The Hidden Cost of the Financial Crisis, Five Years Later

Photograph by Scott Eells/Bloomberg

On Thursday, Bloomberg Businessweek will publish a special issue on the five-year anniversary of the financial meltdown. (Buy it on your local newsstand or, better yet, subscribe.) It’s a great issue, filled with surprising photos, graphics, and stories, including a first-person account of the crisis by Hank Paulson and a piece I wrote about Dick Fuld in exile. On Sept. 16, the magazine’s first documentary film, HANK: Five Year’s from the Brink, will be launched on Netflix. We’re obviously not the only ones covering the anniversary. Some of the best journalism on the crisis and its after-effects has come on PBS Frontline (especially “Money, Power, and Wall Street” and “The Untouchables”), which is hosting a roundtable discussion by a bunch of journalistic worthies, and me, to discuss “The Financial Crisis Five Years Later—How It Changed Us.” You can follow along here and here.

One point that I didn’t get a chance to write about in the magazine but do touch on in the Frontline discussion is what I’ve come to think of as a great lurking cost of the crisis that has yet to manifest itself in a way that’s obvious: the constraints it will place on whichever future president has the misfortune of having to contend with the next financial meltdown. Most of the look-backs, ours included, naturally focus on what has become of the key figures, the companies, the reform laws, and how the crisis has affected the country and its citizens—in short, we focus on what is measurable.

But anyone who has an up-close view of national politics, as I do, can still feel the ripple effects of the crisis in Washington. One of those effects, which I don’t think is sufficiently appreciated, is that supporting the bailouts, the TARP, and all the other emergency measures imposed five years ago has been politically deadly for a generation of politicians. This has happened in slow motion, over the course of years, but it has profoundly changed both parties, and especially the GOP. It’s not an exaggeration to say it has completely remade the Republican Party. My favorite illustration: 47 percent of the House GOP was elected in 2010 or after. Right now, the effect of this change is showing up most dramatically in the Syria fight—these new, post-crisis Republicans are fiscal hawks, not foreign policy hawks.

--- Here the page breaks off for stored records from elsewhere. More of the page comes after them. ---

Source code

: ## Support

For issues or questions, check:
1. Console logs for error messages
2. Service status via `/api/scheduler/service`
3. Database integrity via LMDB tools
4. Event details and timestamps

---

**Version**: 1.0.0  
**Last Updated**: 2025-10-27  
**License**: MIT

But as we learned in 2008, halting financial crises demands extraordinary measures, often on the fly. The lesson that politicians of both parties have internalized is that supporting bailouts, banks, Wall Street, and even the panicked leaders of your own party is politically deadly. That won’t soon be forgotten. And it’s a potentially huge cost of the crisis that may not become evident until the next one hits.